◆ **Extrait du texte**:
Publié le 25 Feb 2023 - 20:36
DÉRIVES RACISTES ET XÉNOPHOBES DU PRÉSIDENT TUNISIEN

La situation s’envenime pour les Sénégalais et les noirs

 

Guy Marius Sagna, dans une question adressée au gouvernement, s’est indigné du manque de réaction des autorités sénégalaises face aux propos scandaleux de Kais Saied sur l’émigration des noirs en Tunisie. Sur place, les Sénégalais sollicitent l’aide des autorités sénégalaises.  

 

‘’Qu'attend le gouvernement du Sénégal pour convoquer l'ambassadeur de la Tunisie au Sénégal et condamner les propos du président tunisien afin que la dignité et les droits des africains noirs soient respectés ?’’ La question a été posée hier au ministre des Affaires étrangères et des Sénégalais de l’extérieur, Aminata Tall Sall, par l’honorable Guy Marius Sagna. Le député de la 14eme législature pose ainsi une nouvelle question au Gouvernement du Sénégal et rejoint ainsi la liste des Africains indignés par les propos tenus, mardi dernier, par le chef de l'État de la Tunisie.

◆ **Lignes de données**:
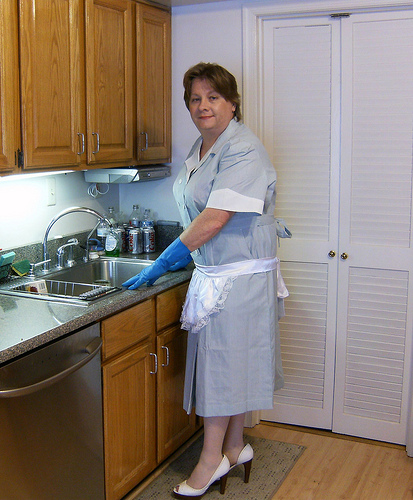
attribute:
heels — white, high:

◆ **Le problème**: Pouvez-vous recopier mot pour mot le passage de l'article sur les propos du président tunisien qui commence à « La situation s’envenime » et se termine à « des autorités sénégalaises. » ?

◆ **Exercice corrigé**:
La situation s’envenime pour les Sénégalais et les noirs

 

Guy Marius Sagna, dans une question adressée au gouvernement, s’est indigné du manque de réaction des autorités sénégalaises face aux propos scandaleux de Kais Saied sur l’émigration des noirs en Tunisie. Sur place, les Sénégalais sollicitent l’aide des autorités sénégalaises.